The school district’s First Class e-mail server was shut down from 11:30 a.m. to 2:45 p.m. in order for to search for files requested by Edwards resident Cacioppo, publisher of the weekly local publication Speakout, who is suing the school district challenging a teacher’s pay raise approved by voters last year.
The restraining order stemmed from a request for public records Cacioppo submitted on Sept. 5. The records included e-mails relating an alleged boycott of Speakout, said Adele Reester, an attorney for the school district.
In order to retrieve the documents requested – e-mail is covered under the Colorado Public Records law – the school district needed the assistance of a consultant, said Rick Spitzer, director of technology with the school district.
“We never promote a boycott through the e-mail system,” said Pam Holmes Boyd, spokeswoman with the school district. “The school district doesn’t know who wrote the e-mail and wasn’t involved with its distribution.”
So far, Cacioppo said, the records haven’t been available to him.
“Nobody has contacted me to tell me the documents were ready for viewing,” he said. “We are going to litigate to get access. They are in violation of the court order.”
Reester said Tuesday the school district fully complied, making the documents available for Cacioppo’s review Monday afternoon.
“We’re complying with the letter of the law,” Boyd said.
The files were searched using a software program that looks for key words or phrases. A representative from RTP Technical Services assisted the district with the search at a cost of $1,692, Reester said.
Under the Open Records Act, Reester said, Cacioppo should be responsible for the cost of this computer search.
“We have requested that he (Cacioppo) pay that bill up front, but he has refused to do it,” Reester said.
Cacioppo said he never authorized an expenditure of any amount in order to get the documents.
“I never agreed to pay anything else than for copies of the records,” Cacioppo said. “Our position is that under state law we’re entitle to view the records. (School district officials) have effectively denied us access to view the records by imposing an unlawful fee. We may first view the records and then decide if we want to purchase a copy.
“Their arguments don’t pass the smell test,” Cacioppo added.
To allow the school district to maintain state and federal confidentiality
requirements, Cacioppo wasn’t allowed to have anyone represent him while participating in the search or in the examination of materials found, Spitzer said.

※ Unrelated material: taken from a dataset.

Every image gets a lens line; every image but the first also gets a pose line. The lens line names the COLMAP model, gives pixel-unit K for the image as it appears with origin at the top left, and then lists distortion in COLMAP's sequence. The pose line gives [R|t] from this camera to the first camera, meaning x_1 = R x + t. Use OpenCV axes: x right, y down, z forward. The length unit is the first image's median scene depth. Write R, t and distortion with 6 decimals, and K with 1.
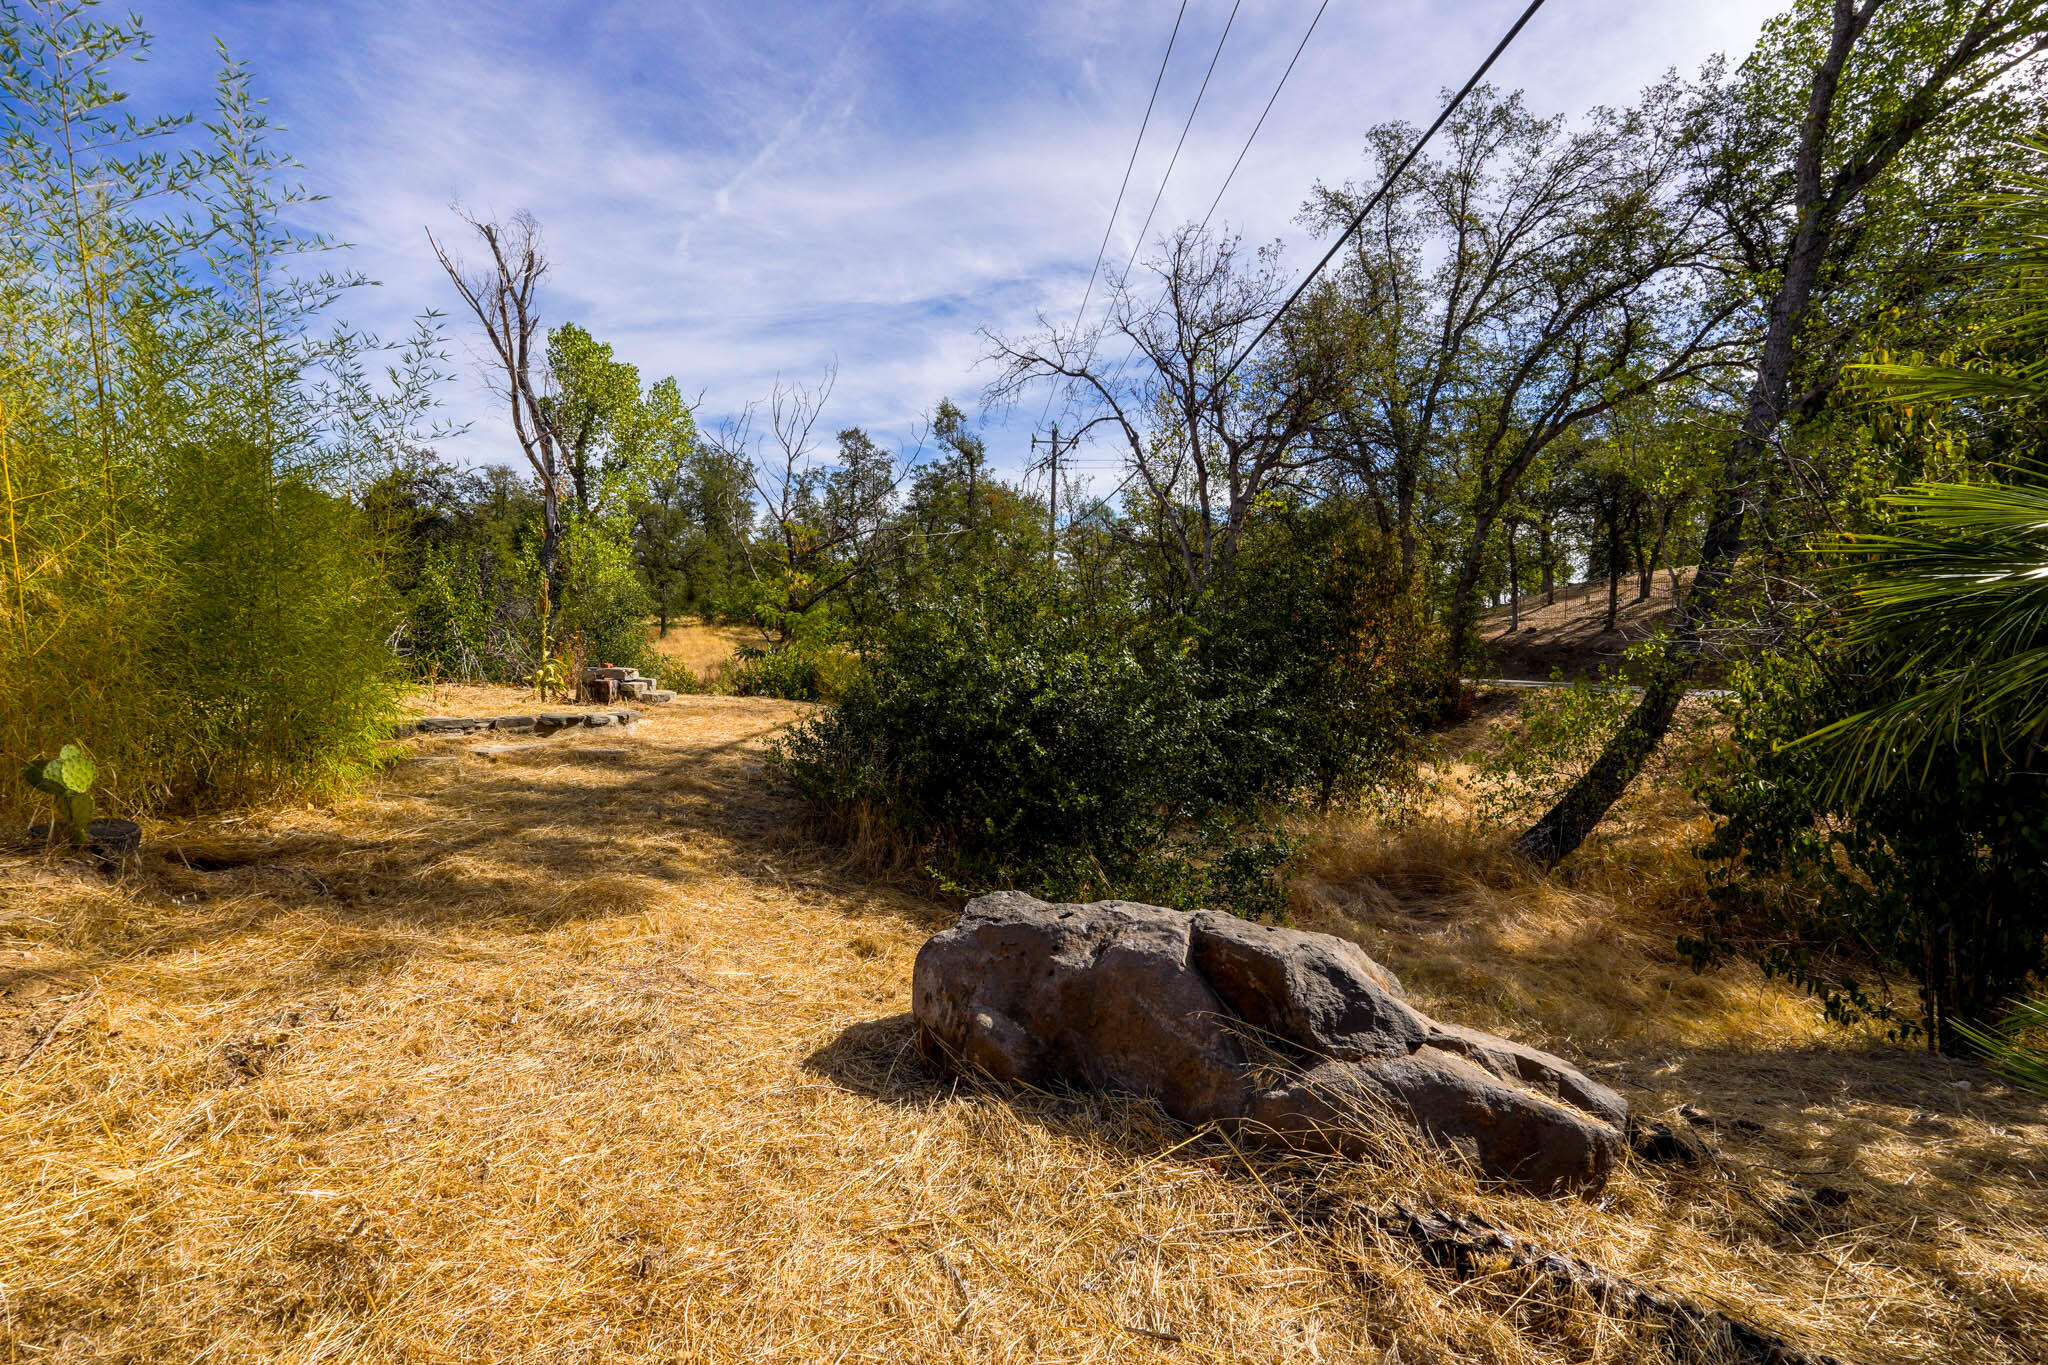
lens RADIAL K [[942.5, 0, 1018.6], [0, 942.5, 687.4], [0, 0, 1]] dist [-0.004463, 0.000252]
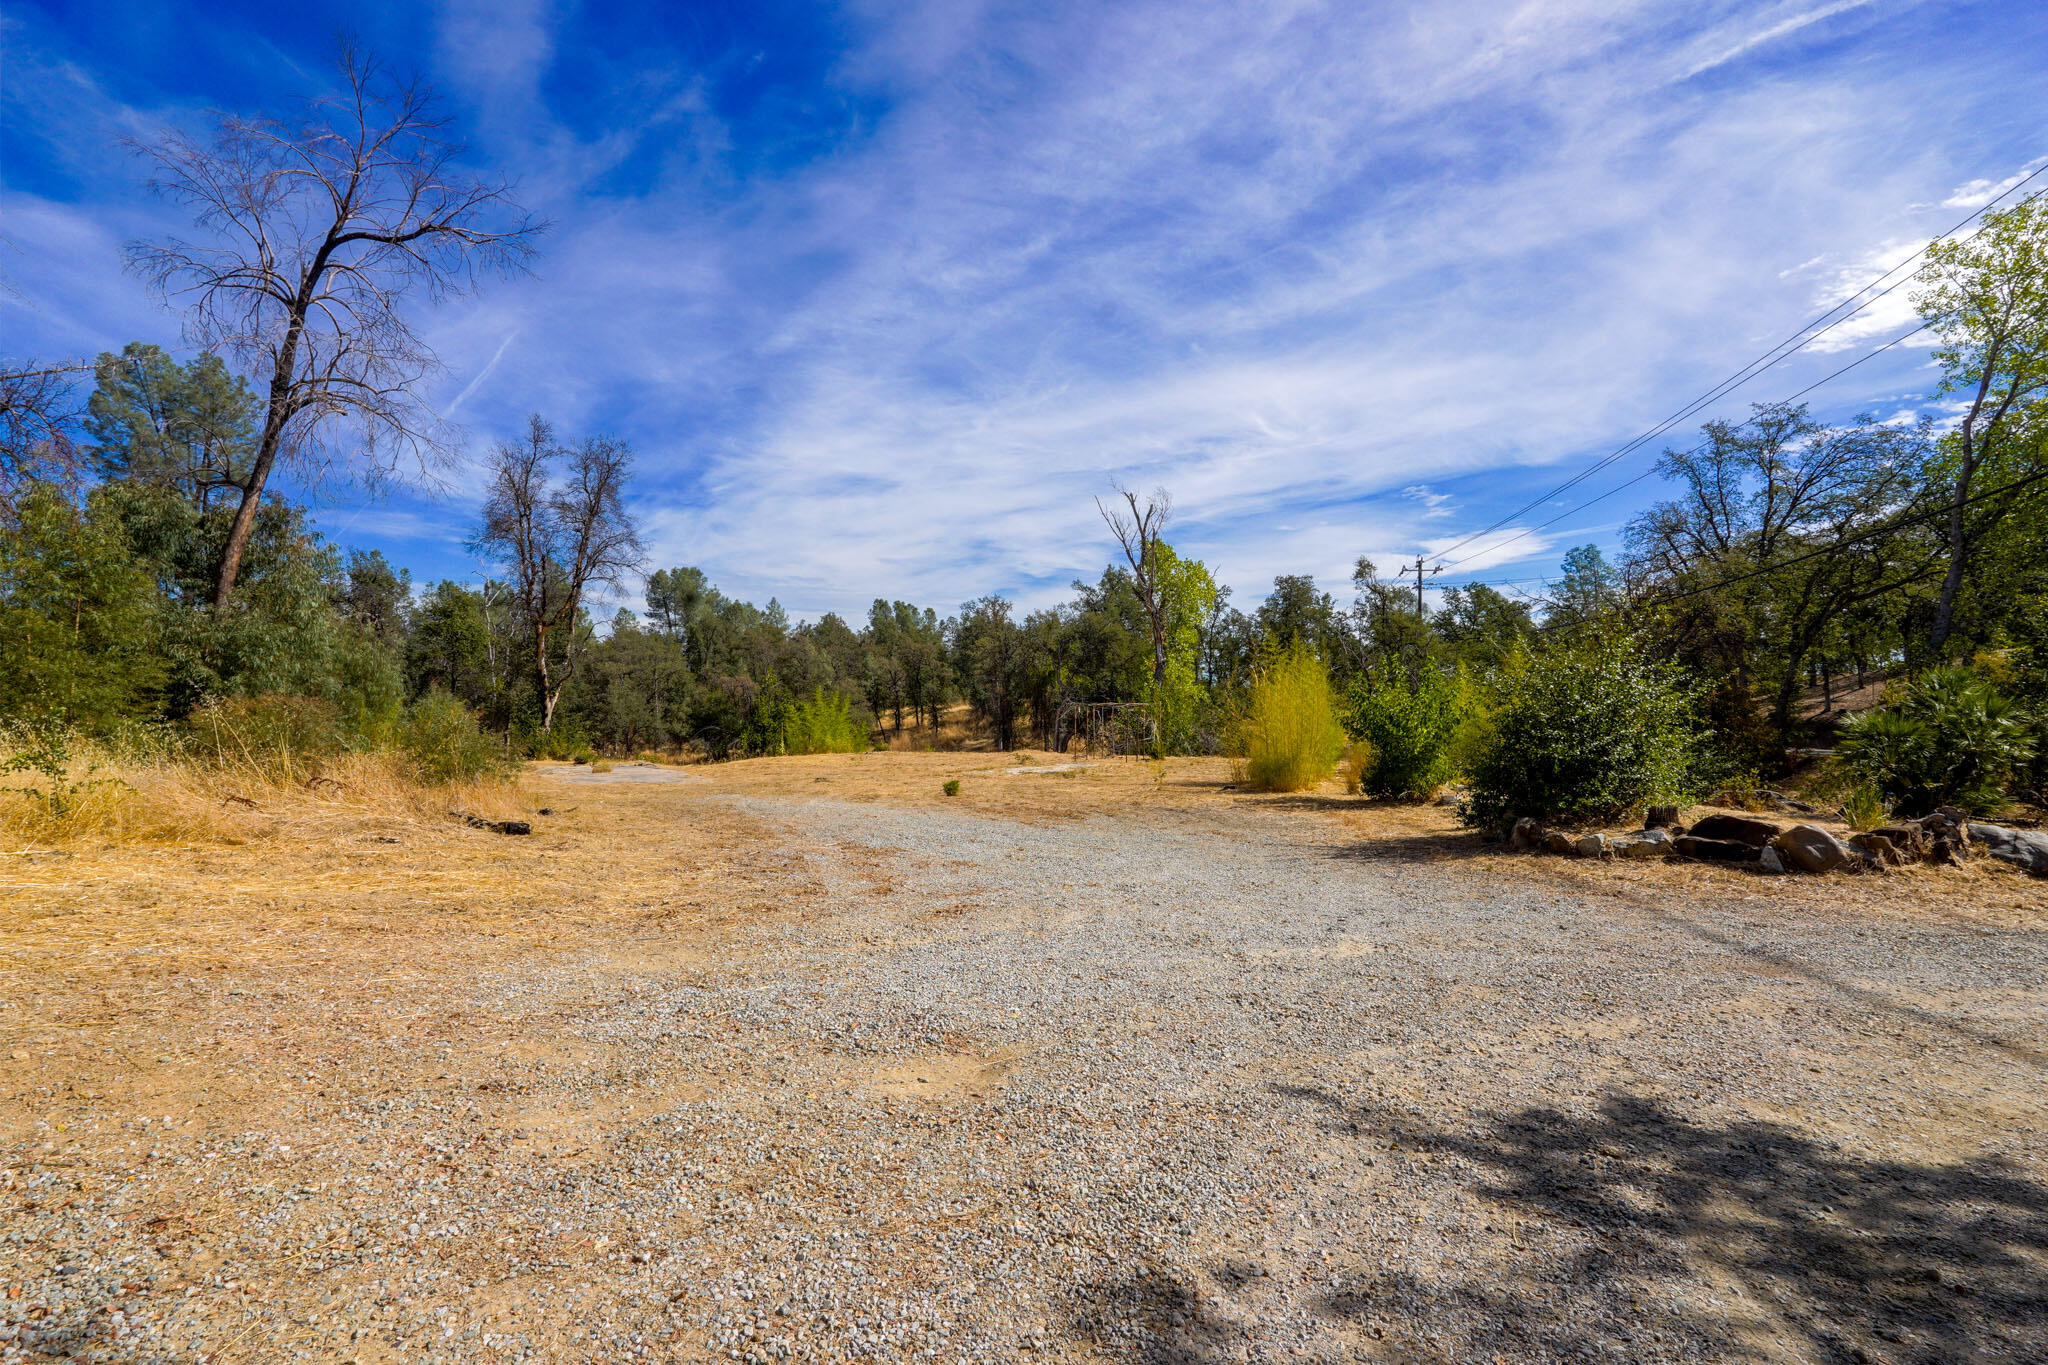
lens RADIAL K [[942.5, 0, 1018.6], [0, 942.5, 687.4], [0, 0, 1]] dist [-0.004463, 0.000252]
pose [[0.971391, -0.017226, -0.236859, -0.423376], [0.000980, 0.997648, -0.068533, -0.007371], [0.237483, 0.066341, 0.969124, -0.882135]]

“The Open Records Act and federal law doesn’t allow for the disclosure of some records,” he said.
Records protected by the Act include those concerning: medical, mental health, sociological and scholastic achievement data on individuals; personnel files; trade secrets and privileged information; addresses and telephone numbers of students in any public elementary or secondary school; student records; special education records; records of sexual harassment complaints and investigations; and records protected under common law governmental or “deliberative process” privilege.
“Personal e-mail was not examined unless it contained items specifically related to the search,” Spitzer said.
Another incident involving Cacioppo and a school district employee occurred on Sept. 6. The district employee was confronted by Cacioppo at the Eagle Fire Department’s Barbecue and Barn Dance. According to the Eagle police report, Cacioppo tried to engage the employee in a conversation while the employee was eating with his family. The district employee asked Cacioppo if the two could talk somewhere else. During the encounter, Cacioppo produced a small tape recorder. According to the police report, the district employee said he wasn’t going to have his voice recorded, and grabbed Cacioppo’s hand.
“There was some hand-to-hand contact,” said Eagle Police Chief Phil Biersdorfer. “Mr. Cacioppo was asked to leave and the school district employee was cited for disorderly conduct.”
In February, Cacioppo filed a lawsuit against the school district challenging the wording of last November’s election Question 3 D, which provided the school district with extra money as a cost-of-living adjustment to the Colorado School Finance Act. The lawsuit, which is still pending, prompted the school district to return salary amounts back to their 2001 levels, rather than include the cost-of-living raises the voters approved.